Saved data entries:
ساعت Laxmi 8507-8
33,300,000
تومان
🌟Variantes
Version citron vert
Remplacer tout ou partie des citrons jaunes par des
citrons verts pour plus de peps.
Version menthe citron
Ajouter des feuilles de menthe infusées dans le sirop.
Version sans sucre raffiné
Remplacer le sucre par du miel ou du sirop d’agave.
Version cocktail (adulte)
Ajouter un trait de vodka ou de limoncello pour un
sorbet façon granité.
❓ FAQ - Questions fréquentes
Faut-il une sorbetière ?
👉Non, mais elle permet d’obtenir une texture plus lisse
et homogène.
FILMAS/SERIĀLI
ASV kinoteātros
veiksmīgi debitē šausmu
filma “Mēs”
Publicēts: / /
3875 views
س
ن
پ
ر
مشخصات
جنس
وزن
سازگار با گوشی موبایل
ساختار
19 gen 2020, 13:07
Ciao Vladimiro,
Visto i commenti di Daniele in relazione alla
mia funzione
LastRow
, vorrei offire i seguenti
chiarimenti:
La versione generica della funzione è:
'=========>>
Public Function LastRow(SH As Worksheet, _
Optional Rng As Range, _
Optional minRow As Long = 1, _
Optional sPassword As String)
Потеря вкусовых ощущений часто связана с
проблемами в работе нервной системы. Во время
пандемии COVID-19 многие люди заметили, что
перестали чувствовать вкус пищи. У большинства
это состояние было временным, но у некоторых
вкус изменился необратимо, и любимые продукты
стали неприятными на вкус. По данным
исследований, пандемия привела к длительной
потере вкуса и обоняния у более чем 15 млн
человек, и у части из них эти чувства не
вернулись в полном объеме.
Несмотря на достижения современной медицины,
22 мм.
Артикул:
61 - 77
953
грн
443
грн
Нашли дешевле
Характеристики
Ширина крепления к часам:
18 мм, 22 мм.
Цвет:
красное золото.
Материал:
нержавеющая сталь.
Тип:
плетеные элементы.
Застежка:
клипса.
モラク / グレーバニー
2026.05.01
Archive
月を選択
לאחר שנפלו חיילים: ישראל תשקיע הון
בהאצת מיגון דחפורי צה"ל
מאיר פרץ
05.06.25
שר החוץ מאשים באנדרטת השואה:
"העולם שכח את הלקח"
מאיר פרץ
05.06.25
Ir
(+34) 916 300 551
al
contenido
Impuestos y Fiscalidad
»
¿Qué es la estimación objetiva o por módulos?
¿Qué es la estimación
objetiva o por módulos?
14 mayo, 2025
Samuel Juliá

> _Directions_
If a line above includes the word "pour", count it; then give the final number by itself.

> _Response to this exercise_
2